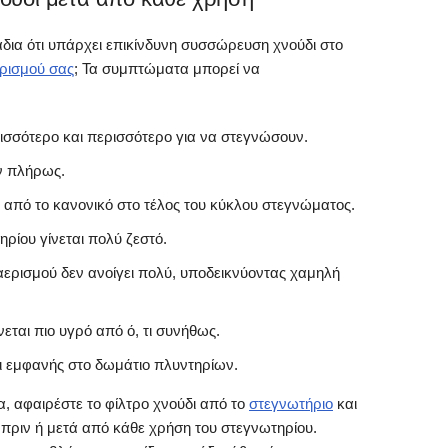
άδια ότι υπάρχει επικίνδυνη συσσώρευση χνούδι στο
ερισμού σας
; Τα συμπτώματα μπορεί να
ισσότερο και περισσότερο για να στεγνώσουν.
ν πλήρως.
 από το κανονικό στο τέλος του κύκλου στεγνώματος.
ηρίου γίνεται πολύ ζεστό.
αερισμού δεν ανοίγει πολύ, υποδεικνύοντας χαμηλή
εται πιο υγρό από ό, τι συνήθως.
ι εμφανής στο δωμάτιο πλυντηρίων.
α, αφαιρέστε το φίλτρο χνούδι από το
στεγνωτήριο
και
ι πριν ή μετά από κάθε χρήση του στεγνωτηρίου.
::::
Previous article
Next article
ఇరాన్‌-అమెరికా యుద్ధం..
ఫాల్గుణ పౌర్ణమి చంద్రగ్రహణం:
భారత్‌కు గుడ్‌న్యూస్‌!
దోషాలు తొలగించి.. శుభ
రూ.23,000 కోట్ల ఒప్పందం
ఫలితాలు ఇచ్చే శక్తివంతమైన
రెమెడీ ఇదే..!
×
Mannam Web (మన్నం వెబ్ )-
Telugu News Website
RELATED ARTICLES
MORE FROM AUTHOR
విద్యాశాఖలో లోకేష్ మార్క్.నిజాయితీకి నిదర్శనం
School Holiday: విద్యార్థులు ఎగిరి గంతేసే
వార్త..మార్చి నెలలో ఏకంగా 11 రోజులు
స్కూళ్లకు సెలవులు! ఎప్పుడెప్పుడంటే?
::::
- [WHAT THE TASK REQUIRES]: Retype, exactly and in full, the lines above from the one containing "విద్యాశాఖలో లోకేష్ మార్క్.నిజాయితీకి నిదర్శనం" through the one containing "స్కూళ్లకు సెలవులు! ఎప్పుడెప్పుడంటే?".

- [ANSWER BELOW]:
విద్యాశాఖలో లోకేష్ మార్క్.నిజాయితీకి నిదర్శనం
School Holiday: విద్యార్థులు ఎగిరి గంతేసే
వార్త..మార్చి నెలలో ఏకంగా 11 రోజులు
స్కూళ్లకు సెలవులు! ఎప్పుడెప్పుడంటే?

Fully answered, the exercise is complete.